*What is expected:* Set the pictures aside and return each record below precisely as written.

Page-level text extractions
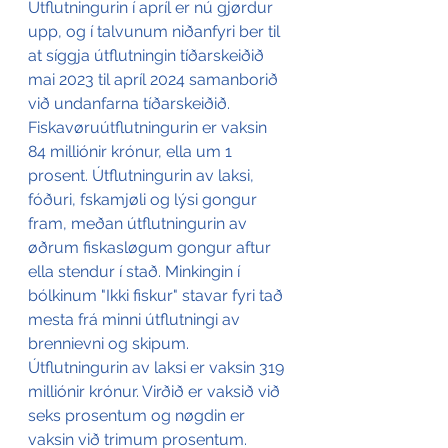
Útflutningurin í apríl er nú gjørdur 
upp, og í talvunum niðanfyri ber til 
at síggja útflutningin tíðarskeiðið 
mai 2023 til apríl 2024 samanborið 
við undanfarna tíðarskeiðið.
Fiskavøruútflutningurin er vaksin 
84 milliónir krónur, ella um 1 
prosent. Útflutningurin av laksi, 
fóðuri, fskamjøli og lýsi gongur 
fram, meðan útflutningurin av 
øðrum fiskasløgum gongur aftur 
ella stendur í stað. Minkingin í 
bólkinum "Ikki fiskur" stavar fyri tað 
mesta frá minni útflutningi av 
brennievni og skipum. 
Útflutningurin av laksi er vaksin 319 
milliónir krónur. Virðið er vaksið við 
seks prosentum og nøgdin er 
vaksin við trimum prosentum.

*Response to this task:*
Útflutningurin í apríl er nú gjørdur 
upp, og í talvunum niðanfyri ber til 
at síggja útflutningin tíðarskeiðið 
mai 2023 til apríl 2024 samanborið 
við undanfarna tíðarskeiðið.
Fiskavøruútflutningurin er vaksin 
84 milliónir krónur, ella um 1 
prosent. Útflutningurin av laksi, 
fóðuri, fskamjøli og lýsi gongur 
fram, meðan útflutningurin av 
øðrum fiskasløgum gongur aftur 
ella stendur í stað. Minkingin í 
bólkinum "Ikki fiskur" stavar fyri tað 
mesta frá minni útflutningi av 
brennievni og skipum. 
Útflutningurin av laksi er vaksin 319 
milliónir krónur. Virðið er vaksið við 
seks prosentum og nøgdin er 
vaksin við trimum prosentum.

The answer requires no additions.